In long rows they sit idle, mothballed taxis awaiting the day that travelers return and need to get around Bangkok again.
After a year and a half of heavy losses and debt for drivers, about 300 unused cabs packing a lot in the capital’s Ratchapruek area have been given a new purpose: rooftop gardens.
From chilis and basil to spring onions, the vegetables are being grown on the taxis’ hoods and roofs at the Ratchapruek Taxi Cooperative. It said upward of 2,000 drivers have returned their vehicles because they were unable to pay their lease fees.
Taxi drivers, who run on thin margins in the best of times, have been devastated by the pandemic. “You’re the second customer today,” a driver who only identified himself as Sompol told a reporter yesterday in the Phrom Phong area.

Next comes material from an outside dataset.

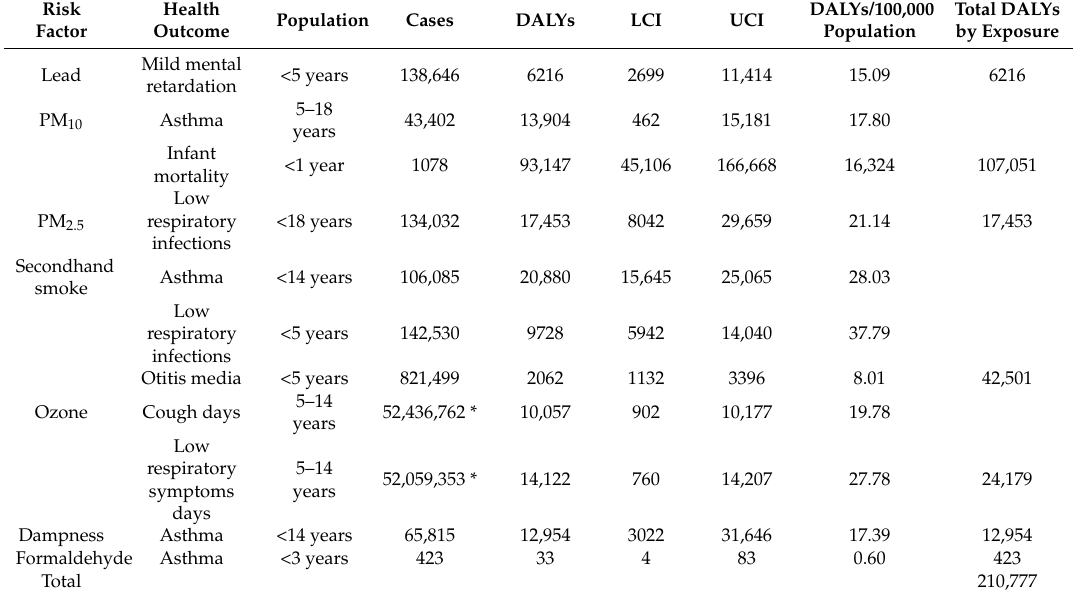
Table 2. Environmental burden of disease in EU28, in the population less than 18 years old. Risk Health Population Cases DALYs LCI UCI Factor Outcome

Sompol said that, on good days, he has been getting up to five fares. A very good day means someone traveling a long way, such as between home and the airport. On the worst days, he gets only one customer.
“I’ve owed money to the cab’s garage for three months now,” he added. “I don’t know if, at the end of this month, I can pay for even one month.”
Thapakorn Asawalertkul, cooperative adviser, said thousands of taxis have been abandoned at several spots throughout the metro area. He said the group has asked in vain for financial assistance from the government.